● Document section:
--------------------------------------------------

Ellis excelled with the Mater Dei Monarchs and soon became one of the team's cornerstone players in the center position. He demonstrated both dominant offensive and defensive performances on the court, excellent shot blocking skills and was noted for being considerably quick and agile for his age. The Mater Dei Monarchs posted another impressive record of 30–1 during the 1985–86 season and established a 59-game winning streak (second-longest in CIF history) over the past two seasons. Their spectacular season was followed by another CIF Southern Section 5-A tournament title in March 1986, making the Monarchs back to back champions. LeRon Ellis scored a then career-high of 30 points in the tournament, was named the tournament's MVP and was selected as the Los Angeles Times' Player of the Week. However Mater Dei fell short in a close overtime game to Crenshaw High School in the CIF Division I state final game later that month.

During the 1986 summer off-season Ellis received a number of recruitment offers from the nation's top NCAA basketball programs. Ellis eventually narrowed his choices down to St. John's, Georgetown University, the University of Southern California and the University of Kentucky. Former Laker player and coach Pat Riley helped persuade Ellis to attend Kentucky on behalf of Wildcat's coach Eddie Sutton. On September 15, 1986, LeRon Ellis announced he would sign with Kentucky. Ellis was rated as one of the top 20 high school basketball players in the nation and was the star player for the number two ranked boys' high school basketball team at the start of his senior year.

--------------------------------------------------

Extend the account of LeRon Ellis's high school basketball career, picking up right after its final sentence.

● Provided information:

--------------------------------------------------

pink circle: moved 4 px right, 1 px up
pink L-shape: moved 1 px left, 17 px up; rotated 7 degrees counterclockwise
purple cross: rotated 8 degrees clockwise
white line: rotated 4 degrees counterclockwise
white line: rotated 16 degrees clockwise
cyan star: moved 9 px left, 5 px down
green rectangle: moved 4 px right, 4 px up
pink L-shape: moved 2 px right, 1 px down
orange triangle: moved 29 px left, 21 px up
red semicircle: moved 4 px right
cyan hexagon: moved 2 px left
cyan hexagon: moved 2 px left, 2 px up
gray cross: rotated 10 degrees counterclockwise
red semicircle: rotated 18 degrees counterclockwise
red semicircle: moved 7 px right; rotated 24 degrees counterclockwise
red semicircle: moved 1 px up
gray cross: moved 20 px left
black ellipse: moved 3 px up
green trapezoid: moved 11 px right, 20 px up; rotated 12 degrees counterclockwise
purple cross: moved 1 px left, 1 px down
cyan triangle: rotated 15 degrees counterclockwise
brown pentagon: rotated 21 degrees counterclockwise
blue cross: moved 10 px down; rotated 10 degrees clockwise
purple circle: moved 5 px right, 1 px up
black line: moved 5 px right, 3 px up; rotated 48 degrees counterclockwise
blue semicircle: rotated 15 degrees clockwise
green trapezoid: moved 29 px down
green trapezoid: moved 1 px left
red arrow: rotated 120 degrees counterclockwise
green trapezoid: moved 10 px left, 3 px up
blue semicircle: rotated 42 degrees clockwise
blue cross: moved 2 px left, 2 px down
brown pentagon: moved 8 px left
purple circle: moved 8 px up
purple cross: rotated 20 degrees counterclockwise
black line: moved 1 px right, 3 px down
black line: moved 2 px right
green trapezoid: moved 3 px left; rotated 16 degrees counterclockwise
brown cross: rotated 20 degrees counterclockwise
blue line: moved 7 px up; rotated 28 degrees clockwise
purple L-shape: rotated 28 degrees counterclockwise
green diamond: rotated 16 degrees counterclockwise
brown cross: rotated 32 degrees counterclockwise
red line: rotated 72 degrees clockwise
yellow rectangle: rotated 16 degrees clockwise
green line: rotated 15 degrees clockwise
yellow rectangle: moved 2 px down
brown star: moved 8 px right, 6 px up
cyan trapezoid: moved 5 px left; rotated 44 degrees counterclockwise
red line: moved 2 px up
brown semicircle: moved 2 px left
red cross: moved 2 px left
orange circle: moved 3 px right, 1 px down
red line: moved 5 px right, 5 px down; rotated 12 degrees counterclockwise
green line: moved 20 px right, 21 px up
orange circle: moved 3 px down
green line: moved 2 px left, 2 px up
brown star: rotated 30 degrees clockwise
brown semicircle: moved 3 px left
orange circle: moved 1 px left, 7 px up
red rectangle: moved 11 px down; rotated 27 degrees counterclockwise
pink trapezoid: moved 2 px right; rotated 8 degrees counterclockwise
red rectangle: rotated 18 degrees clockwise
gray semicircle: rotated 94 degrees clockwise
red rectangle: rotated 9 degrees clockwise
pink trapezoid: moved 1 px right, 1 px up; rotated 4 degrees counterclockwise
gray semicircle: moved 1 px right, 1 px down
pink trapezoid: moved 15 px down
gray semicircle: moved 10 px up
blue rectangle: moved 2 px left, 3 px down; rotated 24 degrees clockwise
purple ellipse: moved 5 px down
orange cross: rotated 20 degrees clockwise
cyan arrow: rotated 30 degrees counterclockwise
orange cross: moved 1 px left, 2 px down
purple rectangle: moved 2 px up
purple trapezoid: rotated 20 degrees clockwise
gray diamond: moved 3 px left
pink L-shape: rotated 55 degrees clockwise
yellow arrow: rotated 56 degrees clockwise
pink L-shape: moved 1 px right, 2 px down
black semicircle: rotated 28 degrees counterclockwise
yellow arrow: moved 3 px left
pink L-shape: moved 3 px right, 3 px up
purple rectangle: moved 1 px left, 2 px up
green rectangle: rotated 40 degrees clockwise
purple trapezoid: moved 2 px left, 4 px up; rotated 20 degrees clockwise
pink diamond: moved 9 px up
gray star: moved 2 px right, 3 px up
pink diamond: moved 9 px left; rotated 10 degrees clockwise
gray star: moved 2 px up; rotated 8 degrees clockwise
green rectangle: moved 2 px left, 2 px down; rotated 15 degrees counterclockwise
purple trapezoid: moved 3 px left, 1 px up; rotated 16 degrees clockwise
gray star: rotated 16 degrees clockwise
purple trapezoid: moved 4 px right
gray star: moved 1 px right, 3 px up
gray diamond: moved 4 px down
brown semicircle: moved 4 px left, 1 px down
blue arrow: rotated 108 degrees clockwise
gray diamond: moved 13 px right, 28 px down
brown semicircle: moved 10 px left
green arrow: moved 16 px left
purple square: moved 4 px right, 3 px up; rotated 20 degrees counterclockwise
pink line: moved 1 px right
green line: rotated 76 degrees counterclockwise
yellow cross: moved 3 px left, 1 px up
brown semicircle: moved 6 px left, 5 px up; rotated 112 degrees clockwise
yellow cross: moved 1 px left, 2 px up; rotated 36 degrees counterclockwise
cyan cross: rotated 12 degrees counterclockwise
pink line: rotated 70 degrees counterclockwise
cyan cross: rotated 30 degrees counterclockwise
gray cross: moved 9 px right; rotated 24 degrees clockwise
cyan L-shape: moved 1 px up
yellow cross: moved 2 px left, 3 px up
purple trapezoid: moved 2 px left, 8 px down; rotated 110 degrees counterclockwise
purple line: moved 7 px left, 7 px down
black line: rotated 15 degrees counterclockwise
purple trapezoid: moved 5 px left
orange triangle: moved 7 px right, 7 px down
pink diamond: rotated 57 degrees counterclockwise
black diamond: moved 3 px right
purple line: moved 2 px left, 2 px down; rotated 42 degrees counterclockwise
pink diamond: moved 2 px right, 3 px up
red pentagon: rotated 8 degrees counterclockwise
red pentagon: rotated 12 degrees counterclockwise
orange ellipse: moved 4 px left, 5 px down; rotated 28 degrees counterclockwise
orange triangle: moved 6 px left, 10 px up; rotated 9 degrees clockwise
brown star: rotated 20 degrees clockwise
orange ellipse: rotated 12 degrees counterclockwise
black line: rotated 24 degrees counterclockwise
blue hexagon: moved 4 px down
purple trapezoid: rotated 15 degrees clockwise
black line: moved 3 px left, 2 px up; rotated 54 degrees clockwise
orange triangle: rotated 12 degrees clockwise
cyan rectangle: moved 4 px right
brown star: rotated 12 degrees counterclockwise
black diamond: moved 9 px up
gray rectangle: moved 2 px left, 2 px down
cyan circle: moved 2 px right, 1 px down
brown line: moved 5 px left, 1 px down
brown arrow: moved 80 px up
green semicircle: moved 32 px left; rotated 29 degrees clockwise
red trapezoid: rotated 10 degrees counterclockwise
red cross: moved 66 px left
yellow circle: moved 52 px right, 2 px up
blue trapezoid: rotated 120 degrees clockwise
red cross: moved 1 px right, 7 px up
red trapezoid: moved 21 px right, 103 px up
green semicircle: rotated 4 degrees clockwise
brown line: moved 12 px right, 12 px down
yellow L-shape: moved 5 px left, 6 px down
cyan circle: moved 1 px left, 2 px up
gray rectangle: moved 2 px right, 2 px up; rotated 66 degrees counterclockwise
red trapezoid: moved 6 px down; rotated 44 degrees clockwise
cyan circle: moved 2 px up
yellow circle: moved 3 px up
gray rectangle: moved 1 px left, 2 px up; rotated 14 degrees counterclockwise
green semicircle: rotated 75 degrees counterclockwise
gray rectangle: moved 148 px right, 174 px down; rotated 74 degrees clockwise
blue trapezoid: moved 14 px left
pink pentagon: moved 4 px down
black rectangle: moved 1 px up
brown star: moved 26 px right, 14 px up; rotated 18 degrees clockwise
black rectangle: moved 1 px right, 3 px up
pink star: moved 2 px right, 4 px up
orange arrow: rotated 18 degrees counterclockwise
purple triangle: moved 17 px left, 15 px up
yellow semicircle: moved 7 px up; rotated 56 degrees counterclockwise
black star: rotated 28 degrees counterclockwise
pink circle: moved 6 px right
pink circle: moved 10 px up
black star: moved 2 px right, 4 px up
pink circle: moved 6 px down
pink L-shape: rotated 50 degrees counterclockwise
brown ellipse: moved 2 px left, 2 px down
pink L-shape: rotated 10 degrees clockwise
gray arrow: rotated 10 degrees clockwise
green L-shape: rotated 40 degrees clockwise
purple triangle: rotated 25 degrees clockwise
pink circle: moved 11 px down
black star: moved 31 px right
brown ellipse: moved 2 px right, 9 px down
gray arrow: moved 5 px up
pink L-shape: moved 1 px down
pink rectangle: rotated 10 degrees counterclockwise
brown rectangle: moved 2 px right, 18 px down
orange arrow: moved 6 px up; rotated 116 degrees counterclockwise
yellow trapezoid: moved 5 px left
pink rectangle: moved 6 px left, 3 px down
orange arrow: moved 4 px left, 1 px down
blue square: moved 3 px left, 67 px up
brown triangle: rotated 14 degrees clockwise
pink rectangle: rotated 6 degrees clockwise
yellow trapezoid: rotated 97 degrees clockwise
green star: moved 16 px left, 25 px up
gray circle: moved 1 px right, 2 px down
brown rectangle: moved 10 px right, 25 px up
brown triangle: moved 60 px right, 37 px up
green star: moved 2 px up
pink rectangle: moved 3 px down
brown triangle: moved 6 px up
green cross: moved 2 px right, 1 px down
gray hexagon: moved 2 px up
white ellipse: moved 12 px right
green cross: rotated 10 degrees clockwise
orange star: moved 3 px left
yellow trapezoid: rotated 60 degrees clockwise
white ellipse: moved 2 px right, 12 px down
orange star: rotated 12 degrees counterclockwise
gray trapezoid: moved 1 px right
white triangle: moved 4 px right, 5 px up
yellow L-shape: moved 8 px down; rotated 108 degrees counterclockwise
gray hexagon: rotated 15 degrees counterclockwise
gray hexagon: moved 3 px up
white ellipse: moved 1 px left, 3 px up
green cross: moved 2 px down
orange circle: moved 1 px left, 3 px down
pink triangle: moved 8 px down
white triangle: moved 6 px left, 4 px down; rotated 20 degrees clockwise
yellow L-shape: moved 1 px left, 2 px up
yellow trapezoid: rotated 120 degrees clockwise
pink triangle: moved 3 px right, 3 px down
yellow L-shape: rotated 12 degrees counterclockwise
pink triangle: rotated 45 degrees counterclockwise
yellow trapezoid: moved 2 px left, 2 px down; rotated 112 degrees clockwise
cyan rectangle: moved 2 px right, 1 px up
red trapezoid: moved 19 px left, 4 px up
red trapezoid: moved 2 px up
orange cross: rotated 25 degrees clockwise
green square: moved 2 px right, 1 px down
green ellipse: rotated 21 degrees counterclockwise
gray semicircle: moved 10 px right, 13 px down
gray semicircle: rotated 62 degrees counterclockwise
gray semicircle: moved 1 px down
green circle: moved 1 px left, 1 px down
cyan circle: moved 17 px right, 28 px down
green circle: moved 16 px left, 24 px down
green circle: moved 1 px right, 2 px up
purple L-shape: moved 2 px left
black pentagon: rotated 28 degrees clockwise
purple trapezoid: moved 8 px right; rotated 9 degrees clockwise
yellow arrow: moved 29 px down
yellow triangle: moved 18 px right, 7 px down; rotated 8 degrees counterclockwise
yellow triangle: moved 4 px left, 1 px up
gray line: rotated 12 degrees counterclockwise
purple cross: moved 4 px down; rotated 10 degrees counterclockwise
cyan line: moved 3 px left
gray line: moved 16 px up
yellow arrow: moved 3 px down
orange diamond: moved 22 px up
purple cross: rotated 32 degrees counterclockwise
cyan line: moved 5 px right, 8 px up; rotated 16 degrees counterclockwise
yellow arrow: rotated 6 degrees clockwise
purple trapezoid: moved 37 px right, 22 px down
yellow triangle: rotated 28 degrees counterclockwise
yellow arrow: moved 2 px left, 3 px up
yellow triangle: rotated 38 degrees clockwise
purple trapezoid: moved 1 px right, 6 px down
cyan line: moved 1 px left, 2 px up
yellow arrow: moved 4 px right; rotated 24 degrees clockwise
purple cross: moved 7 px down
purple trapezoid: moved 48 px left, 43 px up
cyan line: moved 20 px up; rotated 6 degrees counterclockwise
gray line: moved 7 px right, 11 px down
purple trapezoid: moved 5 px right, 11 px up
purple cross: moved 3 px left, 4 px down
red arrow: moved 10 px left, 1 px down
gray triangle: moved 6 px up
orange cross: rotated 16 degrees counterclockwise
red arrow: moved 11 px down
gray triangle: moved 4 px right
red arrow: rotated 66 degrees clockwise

--------------------------------------------------

● Exercise result:
LeRon Ellis began the season helping his team make it to the 1986 King Cotton Tournament finals. The Monarchs went on to play what would become one of their most fabled basketball seasons in the school's history. Ellis and company replicated their previous 30–1 record during the 19867–87 season and bagged their third straight CIF Southern Section 5-A title. Mater Dei proceeded to the state CIF State Championship tournament, ousting the top-ranked Fairfax High School in the semi-finals. The Monarchs completed their memorable season in style by defeating Ygnacio Valley High School in the finals and clinching the school's first CIF Division I state title. LeRon Ellis won a series of prestigious awards that season while averaging 22.5 points, 8.3 rebounds, and a 54% field goal shooting percentage. By the end of the season LeRon Ellis was considered to be one of the country's top high school basketball players and the Mater Dei basketball team was ranked number one in the nation by USA Today.

LeRon Ellis also displayed outstanding athletic skills off the basketball court while at Mater Dei. He returned to water polo during his senior year and led the team in scoring. Ellis was also a member of the Mater Dei track & field team and participated in the high jump and triple jump, where his 46–9.5 mark in the latter was placed in the top 25 all-time Orange County boys' track & field triple jump record. LeRon Ellis was even involved in several non-athletic school activities, including participating in several theater productions with the Mater Dei drama club and winning first prize in the school's bake-off.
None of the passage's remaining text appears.